N.Korea scrapped a pact aimed at preventing accidental armed clashes as S.Korea staged an anti-submarine exercise.

N.Korea scraps pact, South stages drill amid tensions

North Korea Thursday scrapped a pact aimed at preventing accidental armed clashes with South Korea at their flashpoint border, as tensions continued to rise over the sinking of a warship.

Pyongyang's general staff also warned of an immediate attack if the South's navy violates the disputed Yellow Sea borderline, and repeated threats to shut down a joint business project.

Elsewhere in the Yellow Sea, South Korea's navy staged an anti-submarine exercise in its first show of strength since Seoul publicly accused Pyongyang of torpedoing one of its warships on March 26 with the loss of 46 lives.

Investigators from five countries said last week they found "overwhelming evidence" that a torpedo attack by a North Korean submarine sank the Cheonan near the border.

"Completely null and void"

The South has announced a series of reprisals including a halt to trade.
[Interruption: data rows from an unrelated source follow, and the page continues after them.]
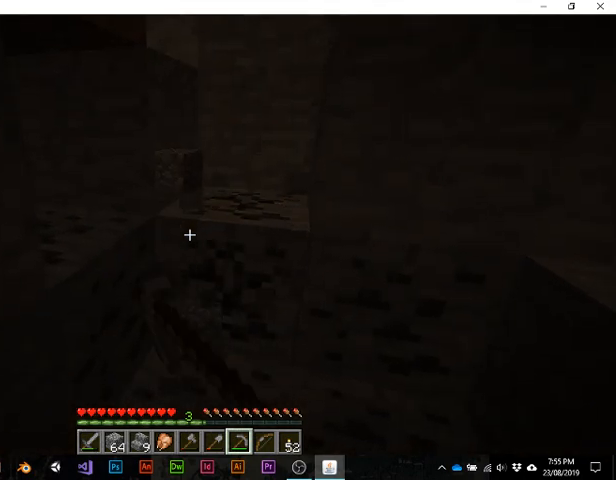
{"keys": [], "events": []}
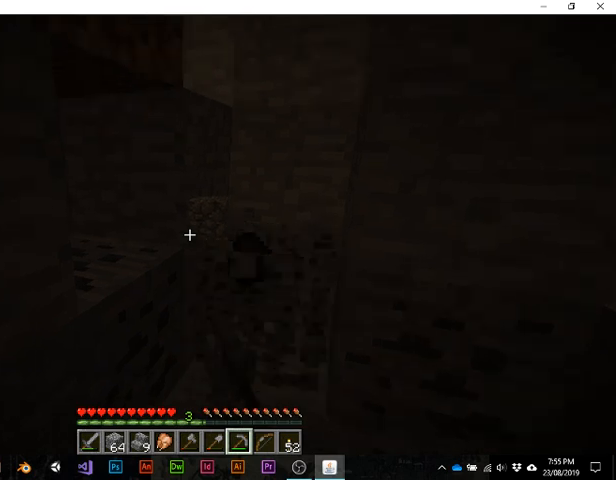
{"keys": [], "events": []}
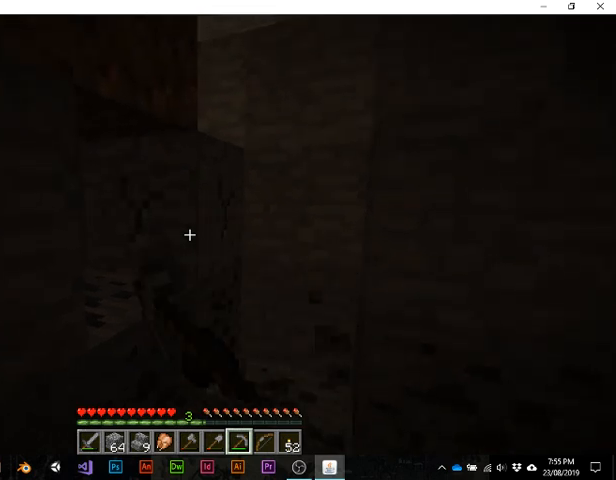
{"keys": [], "events": []}
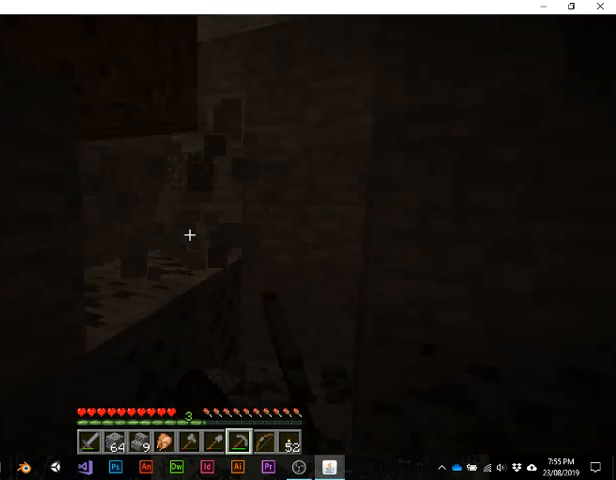
{"keys": ["w"], "events": [[167, "w", "down"]]}
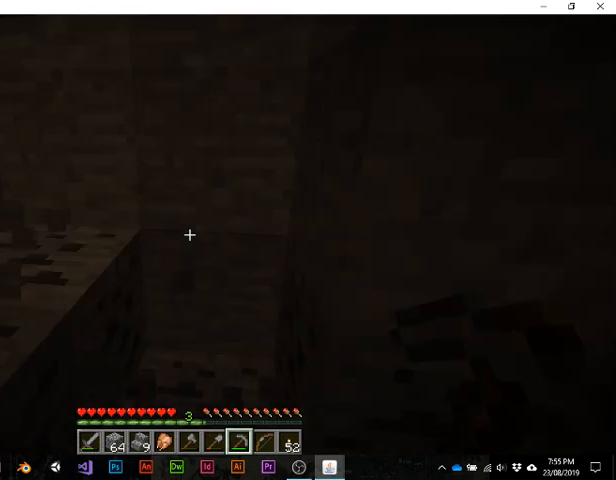
{"keys": [], "events": [[367, "w", "up"]]}
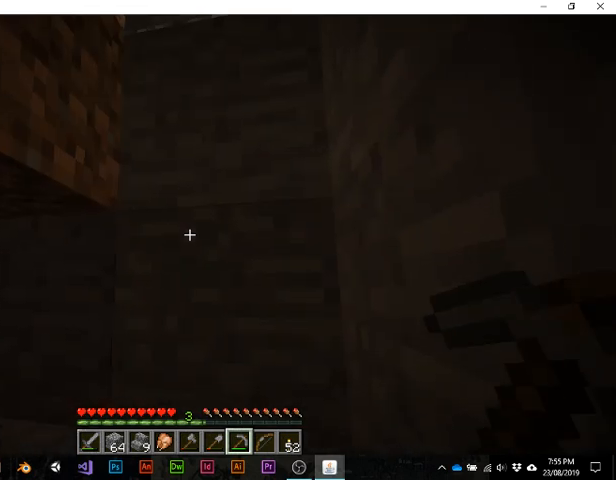
{"keys": [], "events": []}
The North, which denies involvement, has responded with angry rhetoric and an announcement that it is cutting all ties with its neighbour.

The North's military said agreements on forestalling accidental conflicts would be declared "completely null and void".

The general staff said it was scrapping military safety guarantees for South Koreans crossing the border, and would consider a complete block on access to the Kaesong joint industrial estate in its territory.

It also repeated a threat to attack loudspeakers if Seoul goes ahead with its plan to resume cross-border propaganda broadcasts as part of reprisals.

The border was the scene of deadly clashes in 1999 and 2002 and of a firefight in November last year. The South's military believes the Cheonan was sunk in revenge for the firefight.

Some 42,000 North Koreans work in 110 South Korean factories at Kaesong, which was developed as a symbol of reconciliation.

"We are watching whether North Korea will take action to cripple the operations of the Kaesong estate, or will close it," said unification ministry spokeswoman Lee Jong-Joo.

"Drills with US"

About 10 ships including a 3,000-tonne destroyer and three patrol boats took part in the one-day drill, which included the dropping of depth charges and naval gunfire, Yonhap news agency quoted military officials as saying.

The defence ministry declined to give details of the exercise.

The drill was held off the west coast town of Taean, far south of the disputed Yellow Sea border where the Cheonan corvette was torn in two on March 26.

Officials quoted by Yonhap said South Korea's military and the 28,500 US troops in the South had raised their alert level and stepped up surveillance of the North from satellites and reconnaissance aircraft.

South Korea also is planning two major joint military drills with the U.S. by July in a display of force intended to deter future aggression by North Korea, according to South Korea's Joint Chiefs of Staff.

US Secretary of State Hillary Clinton visited Seoul Wednesday in a show of support.

Russia, which also has a Security Council veto, said it would send experts to Seoul to study the findings of the investigation into the sinking.

South Korea will ask the U.N. Security Council as early as next week to take up the issue, its Yonhap news agency said.

North Korea's Supreme People's Assembly is scheduled to meet on June 7, two months after the parliament passed constitutional amendments that strengthened leader Kim Jong-il's powers. Experts say a major announcement is likely.